Forfeitures are not favored at law and will only be decreed where the provision therefor is clear and specific. Waggoner Estate v. Sigler Oil Co., 118 Tex. 509, 19 S.W. (2d) 27, and authorities there cited. “The authority to forfeit a vested right or estate,” says Judge Stayton, in Benavides v. Hunt, 79 Tex. 392, 15 S. W. 396, 399, “should not rest in provisions whose meaning is uncertain and obscure. It should be found only in language which is plain and clear — whose unequivocal character may render its exercise fair and rightful.” Decker v. Kirlieks, 110 Tex. 94, 216 S. W. 385, 386.

This rule of construction is universally applied to oil leases. It must therefore be held that, if this contract is fairly susceptible of two interpretations, it should be so construed as to prevent a forfeiture of the rights granted thereunder. Adams v. Fidelity Lumber Co. (Tex. Civ. App.) 201 S. W. 1034; Decker v. Kirlicks, 110 Tex. 94, 216 S. W. 385, 386.

Nor will a liberal construction be given the provisions of the lease if to do so will cause a forfeiture of the rights secured thereby. South Texas Tel. Co. v. Huntington, 104 Tex. 350, 136 S. W. 1053, 138 S. W. 381.

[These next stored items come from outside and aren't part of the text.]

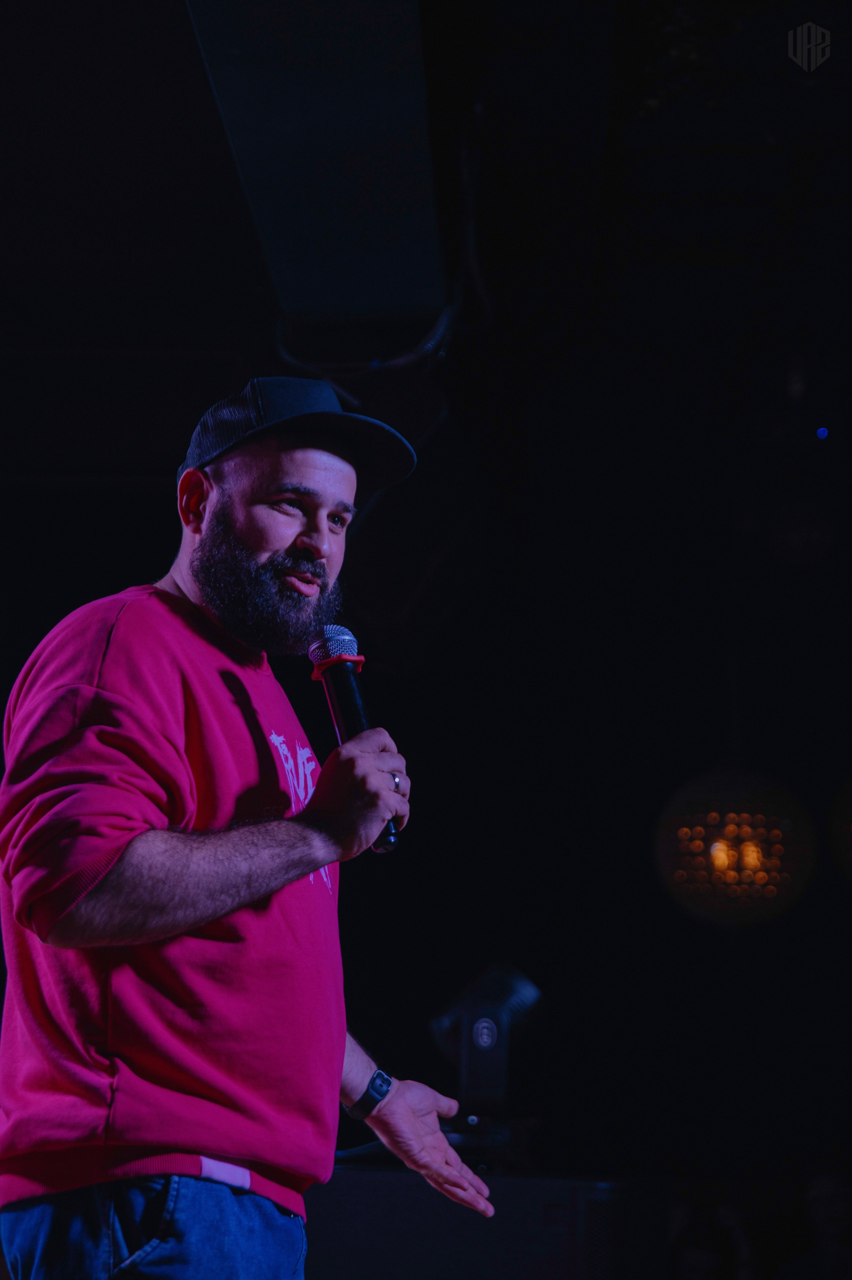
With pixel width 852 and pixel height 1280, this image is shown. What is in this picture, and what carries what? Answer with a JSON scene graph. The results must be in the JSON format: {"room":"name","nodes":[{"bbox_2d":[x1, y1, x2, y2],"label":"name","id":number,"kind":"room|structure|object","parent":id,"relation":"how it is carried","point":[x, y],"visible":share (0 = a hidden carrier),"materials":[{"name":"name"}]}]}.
{"room":"event hall","nodes":[
{"label":"event hall","id":0,"kind":"room"},
{"bbox_2d":[0,0,851,513],"label":"ceiling","id":1,"kind":"structure","parent":0,"point":[247,294],"materials":[{"name":"black paint"}]},
{"bbox_2d":[183,0,444,321],"label":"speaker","id":2,"kind":"object","parent":1,"relation":"attached to","point":[351,241],"visible":0.9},
{"bbox_2d":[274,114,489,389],"label":"cable","id":3,"kind":"object","parent":1,"relation":"hanging from","point":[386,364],"visible":0.57,"materials":[{"name":"black plastic"}]},
{"bbox_2d":[654,766,817,927],"label":"stage light","id":4,"kind":"object","parent":1,"relation":"hanging from","point":[718,857],"visible":0.92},
{"bbox_2d":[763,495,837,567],"label":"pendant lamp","id":5,"kind":"object","parent":1,"relation":"hanging from","point":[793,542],"visible":0.95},
{"bbox_2d":[814,425,829,440],"label":"light","id":6,"kind":"object","parent":1,"relation":"attached to","point":[823,432],"visible":0.89,"materials":[{"name":"blue"}]},
{"bbox_2d":[826,771,851,885],"label":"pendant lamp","id":7,"kind":"object","parent":1,"relation":"hanging from","point":[850,782],"visible":1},
{"label":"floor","id":8,"kind":"structure","parent":0,"visible":0},
{"bbox_2d":[0,382,499,1279],"label":"man","id":9,"kind":"object","parent":8,"relation":"on","point":[123,842],"visible":0.97},
{"bbox_2d":[307,620,401,853],"label":"microphone","id":10,"kind":"object","parent":9,"relation":"in","point":[343,692],"visible":0.79,"materials":[{"name":"black metal"}]},
{"bbox_2d":[307,1168,658,1279],"label":"speaker cabinet","id":11,"kind":"object","parent":8,"relation":"on","point":[539,1211],"visible":0.72,"materials":[{"name":"black"}]},
{"bbox_2d":[427,961,542,1121],"label":"stage light","id":12,"kind":"object","parent":11,"relation":"on","point":[482,1013],"visible":0.92,"materials":[{"name":"black"}]},
{"bbox_2d":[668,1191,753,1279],"label":"person","id":13,"kind":"object","parent":8,"relation":"on","point":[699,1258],"visible":0.84},
{"bbox_2d":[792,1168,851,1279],"label":"person","id":14,"kind":"object","parent":8,"relation":"on","point":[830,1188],"visible":0.95}
]}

It is manifest, we think, that the execution of the second lease was for the sole purpose of modifying the royalty provision contained therein. Under the first lease the lessee was required to pay a royalty of one-eighth of the oil produced from wells producing less than ten barrels per day, one-sixth from those producing between ten and fifteen barrels, and one-fourth on all wells producing in excess of fifteen barrels per day. The new lease merely provided for the usual one-eighth royalty on all oil produced from the premises. This view is strongly reinforced by the fact that the parties left blank the usual clauses in the form 88 lease providing for a termination of the lease by failure of the lessee to drill or pay rentals during the five-year period.

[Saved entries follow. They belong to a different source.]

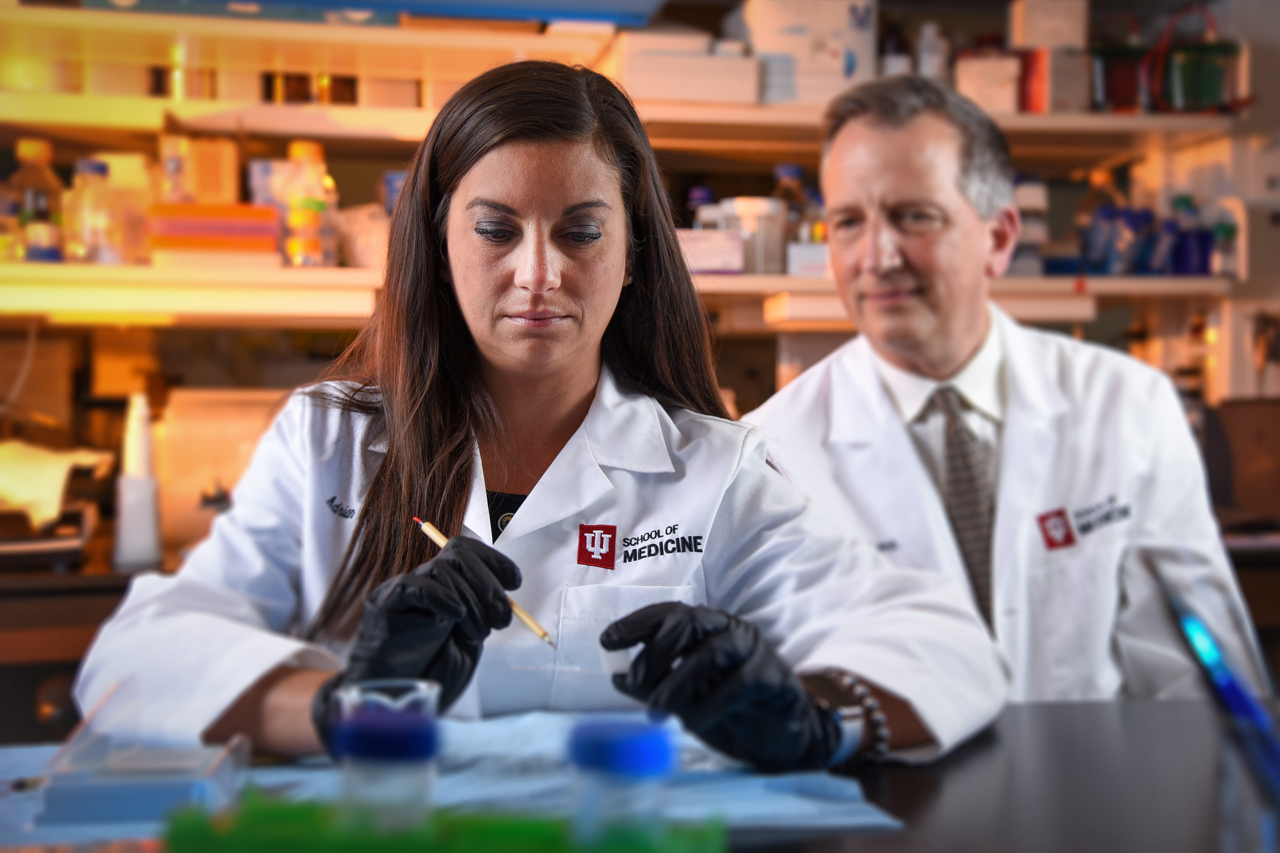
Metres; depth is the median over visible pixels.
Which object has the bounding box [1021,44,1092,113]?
box
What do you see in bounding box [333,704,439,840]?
tube
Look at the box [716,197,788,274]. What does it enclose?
container
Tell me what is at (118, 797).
plastic box
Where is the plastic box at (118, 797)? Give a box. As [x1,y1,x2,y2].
[38,726,248,827]
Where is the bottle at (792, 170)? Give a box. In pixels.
[771,164,815,273]
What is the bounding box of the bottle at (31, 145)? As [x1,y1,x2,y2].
[8,138,63,263]
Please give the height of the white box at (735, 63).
0.133 m
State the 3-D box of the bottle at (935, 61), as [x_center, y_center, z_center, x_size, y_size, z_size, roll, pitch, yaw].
[0.614,-0.760,3.739,0.074,0.179,0.070,0,1,-10]
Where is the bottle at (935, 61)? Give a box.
[915,21,951,81]
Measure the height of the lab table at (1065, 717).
0.694 m
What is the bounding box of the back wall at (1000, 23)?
[0,0,1279,510]
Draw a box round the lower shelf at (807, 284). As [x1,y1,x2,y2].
[0,261,1234,327]
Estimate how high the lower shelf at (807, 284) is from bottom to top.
0.055 m
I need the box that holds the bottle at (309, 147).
[282,138,338,267]
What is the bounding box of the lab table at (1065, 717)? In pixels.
[0,695,1274,852]
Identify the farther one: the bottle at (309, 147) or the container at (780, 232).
the container at (780, 232)
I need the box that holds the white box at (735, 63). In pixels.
[610,32,760,104]
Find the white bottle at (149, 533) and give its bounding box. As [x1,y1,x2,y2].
[113,392,162,569]
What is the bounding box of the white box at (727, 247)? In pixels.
[677,228,745,274]
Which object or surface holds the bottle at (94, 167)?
on the lower shelf at (807, 284)
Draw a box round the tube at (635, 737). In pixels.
[565,715,679,849]
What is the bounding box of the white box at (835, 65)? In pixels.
[734,0,878,104]
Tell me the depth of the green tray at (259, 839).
0.93 m
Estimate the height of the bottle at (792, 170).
0.226 m
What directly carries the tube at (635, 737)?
in the green tray at (259, 839)
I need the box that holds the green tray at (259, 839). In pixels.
[161,788,724,852]
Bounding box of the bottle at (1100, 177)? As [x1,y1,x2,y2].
[1074,169,1127,275]
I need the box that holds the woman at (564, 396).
[64,55,1017,777]
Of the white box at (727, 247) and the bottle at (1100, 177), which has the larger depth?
the bottle at (1100, 177)
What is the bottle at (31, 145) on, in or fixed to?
on the lower shelf at (807, 284)
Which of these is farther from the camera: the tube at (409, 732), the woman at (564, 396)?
the woman at (564, 396)
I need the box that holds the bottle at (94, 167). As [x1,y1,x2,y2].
[63,156,122,264]
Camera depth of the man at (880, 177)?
2.02 m
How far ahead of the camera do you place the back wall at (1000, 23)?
3.55 m
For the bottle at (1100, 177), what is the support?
on the lower shelf at (807, 284)
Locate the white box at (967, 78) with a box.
[954,51,1022,114]
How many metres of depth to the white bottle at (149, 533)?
2.87 m
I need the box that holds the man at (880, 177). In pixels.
[739,67,1269,713]
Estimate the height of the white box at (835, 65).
0.232 m
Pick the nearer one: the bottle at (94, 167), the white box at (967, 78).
the bottle at (94, 167)

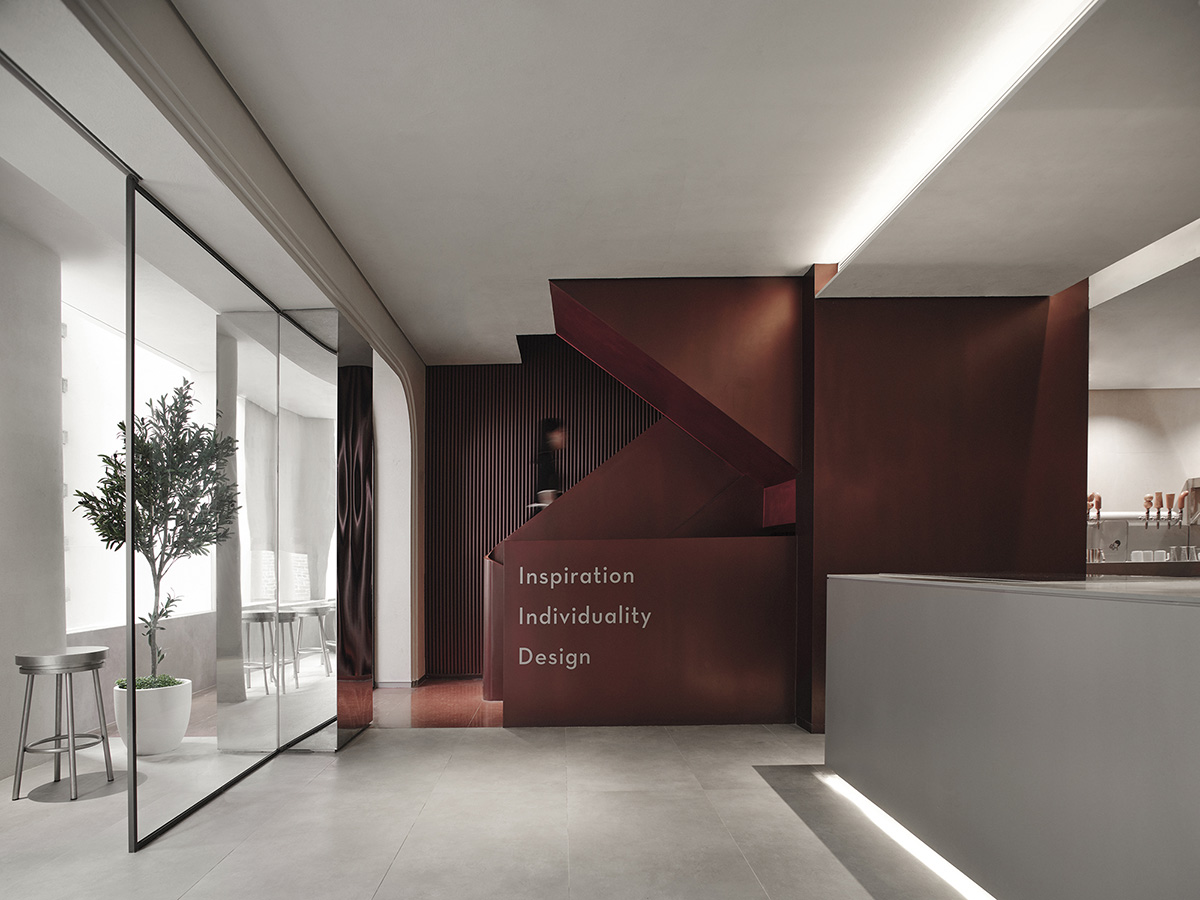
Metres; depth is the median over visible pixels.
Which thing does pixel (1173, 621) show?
reception counter
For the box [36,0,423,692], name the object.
arched wall
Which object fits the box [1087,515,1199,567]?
beer tap station
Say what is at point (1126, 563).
back counter
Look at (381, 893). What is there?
floor
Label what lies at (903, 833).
light strip
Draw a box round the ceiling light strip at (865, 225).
[808,0,1101,275]
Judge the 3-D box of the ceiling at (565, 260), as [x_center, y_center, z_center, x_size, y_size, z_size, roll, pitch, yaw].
[1.228,-1.898,3.133,8.996,0.173,7.270,0,1,0]
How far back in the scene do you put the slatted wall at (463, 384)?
6.35 m
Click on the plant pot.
(177, 722)
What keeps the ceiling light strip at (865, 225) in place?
attached to the ceiling at (565, 260)
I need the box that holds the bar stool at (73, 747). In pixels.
[12,647,113,801]
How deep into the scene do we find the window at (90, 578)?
4.56 m
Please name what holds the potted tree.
in the plant pot
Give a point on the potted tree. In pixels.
(115, 455)
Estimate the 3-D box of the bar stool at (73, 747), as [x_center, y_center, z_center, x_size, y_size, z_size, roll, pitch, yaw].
[-2.570,0.769,3.293,0.368,0.689,0.369,0,1,0]
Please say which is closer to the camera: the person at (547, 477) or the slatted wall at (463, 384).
the person at (547, 477)
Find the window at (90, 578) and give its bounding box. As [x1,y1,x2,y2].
[59,304,212,632]
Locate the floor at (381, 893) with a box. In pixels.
[0,691,979,899]
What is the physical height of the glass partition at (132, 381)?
2.341 m
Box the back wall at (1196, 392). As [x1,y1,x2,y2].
[1084,387,1199,566]
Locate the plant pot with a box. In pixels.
[112,678,194,756]
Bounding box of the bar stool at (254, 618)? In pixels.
[242,609,280,694]
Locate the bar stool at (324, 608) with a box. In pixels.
[292,601,334,678]
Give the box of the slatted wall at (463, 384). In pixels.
[423,338,664,676]
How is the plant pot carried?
on the floor at (381, 893)
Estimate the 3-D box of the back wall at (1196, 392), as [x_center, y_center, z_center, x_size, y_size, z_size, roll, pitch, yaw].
[5.282,-0.449,6.512,4.262,2.936,0.206,0,1,0]
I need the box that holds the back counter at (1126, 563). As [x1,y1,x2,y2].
[1083,560,1199,578]
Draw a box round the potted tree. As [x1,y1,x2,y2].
[71,379,243,686]
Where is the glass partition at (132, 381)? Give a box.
[127,176,365,849]
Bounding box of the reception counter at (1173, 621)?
[824,572,1199,899]
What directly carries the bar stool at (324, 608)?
on the floor at (381, 893)
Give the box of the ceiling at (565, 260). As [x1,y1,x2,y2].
[41,0,1198,368]
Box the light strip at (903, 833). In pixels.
[819,767,996,899]
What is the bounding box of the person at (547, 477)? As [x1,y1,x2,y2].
[530,417,567,511]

We agree with the conclusion expressed by the Court of Civil Appeals that the lease under consideration, while it does not require, in express terms, the drilling of any additional wells, clearly does so by implication. Therefore the lessee rests under an obligation to develop said land with reasonable diligence for the production of oil and gas. As long, however, as he produces oil or gas in paying quantities from the leased premises, his rights are not subject to forfeiture. If he should fail to comply with the implied covenant to develop the land, the lessor’s remedy would be an action to recover such damages as he may be able to show he has sustained by reason of the lessee’s default. Texas Pacific Coal & Oil Co. v. Barker, 117 Tex. 418, 6 S.W. (2d) 1031, 1035, 60 A. L. R. 936; Freeport Sulphur Co. v. American Royalty Co., 117 Tex. 439, 6 S.W.(2d) 1039,. 1045, 60 A. L. R. 890; Waggoner Estate v. Sigler Oil Co., supra.

We recommend the judgment of the Court of Civil Appeals be reversed and that of the trial court affirmed.

CURETON, C. J.

Judgment of the Court of Civil Appeals is reversed, and that of the district court affirmed, as recommended by the Commission of Appeals.